Copy the following lines word for word, changing nothing.
** BEGIN Data listing **
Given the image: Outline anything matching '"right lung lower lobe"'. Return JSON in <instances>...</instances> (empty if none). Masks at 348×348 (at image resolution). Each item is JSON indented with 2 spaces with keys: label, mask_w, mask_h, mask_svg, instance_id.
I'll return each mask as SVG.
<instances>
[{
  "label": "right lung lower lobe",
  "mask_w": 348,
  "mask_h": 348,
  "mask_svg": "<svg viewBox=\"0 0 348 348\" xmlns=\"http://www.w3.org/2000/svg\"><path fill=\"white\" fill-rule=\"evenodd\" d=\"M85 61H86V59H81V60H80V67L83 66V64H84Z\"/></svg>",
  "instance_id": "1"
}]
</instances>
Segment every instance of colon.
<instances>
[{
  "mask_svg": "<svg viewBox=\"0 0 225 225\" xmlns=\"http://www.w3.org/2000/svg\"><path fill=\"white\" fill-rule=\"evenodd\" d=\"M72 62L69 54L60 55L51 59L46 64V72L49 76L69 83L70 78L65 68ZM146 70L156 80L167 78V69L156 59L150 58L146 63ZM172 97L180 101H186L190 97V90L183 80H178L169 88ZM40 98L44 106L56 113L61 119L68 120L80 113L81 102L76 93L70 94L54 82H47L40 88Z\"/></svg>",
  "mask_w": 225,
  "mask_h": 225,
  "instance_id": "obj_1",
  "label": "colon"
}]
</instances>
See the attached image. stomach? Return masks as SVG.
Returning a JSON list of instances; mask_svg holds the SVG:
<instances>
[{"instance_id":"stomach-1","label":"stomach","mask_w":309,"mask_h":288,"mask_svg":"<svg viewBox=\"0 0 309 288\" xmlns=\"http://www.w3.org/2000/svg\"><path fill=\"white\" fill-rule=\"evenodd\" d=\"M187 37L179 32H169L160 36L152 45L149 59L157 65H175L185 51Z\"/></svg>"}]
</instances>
** END Data listing **
**Written answer**.
Given the image: Outline anything matching '"right lung lower lobe"'. Return JSON in <instances>...</instances> (empty if none). Masks at 348×348 (at image resolution). Each item is JSON indented with 2 spaces with keys: label, mask_w, mask_h, mask_svg, instance_id.
I'll return each mask as SVG.
<instances>
[{
  "label": "right lung lower lobe",
  "mask_w": 348,
  "mask_h": 348,
  "mask_svg": "<svg viewBox=\"0 0 348 348\" xmlns=\"http://www.w3.org/2000/svg\"><path fill=\"white\" fill-rule=\"evenodd\" d=\"M85 61H86V59H81V60H80V67L83 66V64H84Z\"/></svg>",
  "instance_id": "1"
}]
</instances>
Segment every instance of colon.
<instances>
[{
  "mask_svg": "<svg viewBox=\"0 0 225 225\" xmlns=\"http://www.w3.org/2000/svg\"><path fill=\"white\" fill-rule=\"evenodd\" d=\"M72 62L69 54L60 55L51 59L46 64V72L49 76L69 83L70 78L65 68ZM146 70L156 80L167 78V69L156 59L150 58L146 63ZM172 97L180 101H186L190 97V90L183 80H178L169 88ZM40 98L44 106L56 113L61 119L68 120L80 113L81 102L76 93L70 94L54 82H47L40 88Z\"/></svg>",
  "mask_w": 225,
  "mask_h": 225,
  "instance_id": "obj_1",
  "label": "colon"
}]
</instances>
See the attached image. stomach? Return masks as SVG.
Returning a JSON list of instances; mask_svg holds the SVG:
<instances>
[{"instance_id":"stomach-1","label":"stomach","mask_w":309,"mask_h":288,"mask_svg":"<svg viewBox=\"0 0 309 288\" xmlns=\"http://www.w3.org/2000/svg\"><path fill=\"white\" fill-rule=\"evenodd\" d=\"M187 37L179 32H169L160 36L152 45L149 59L157 65H175L185 51Z\"/></svg>"}]
</instances>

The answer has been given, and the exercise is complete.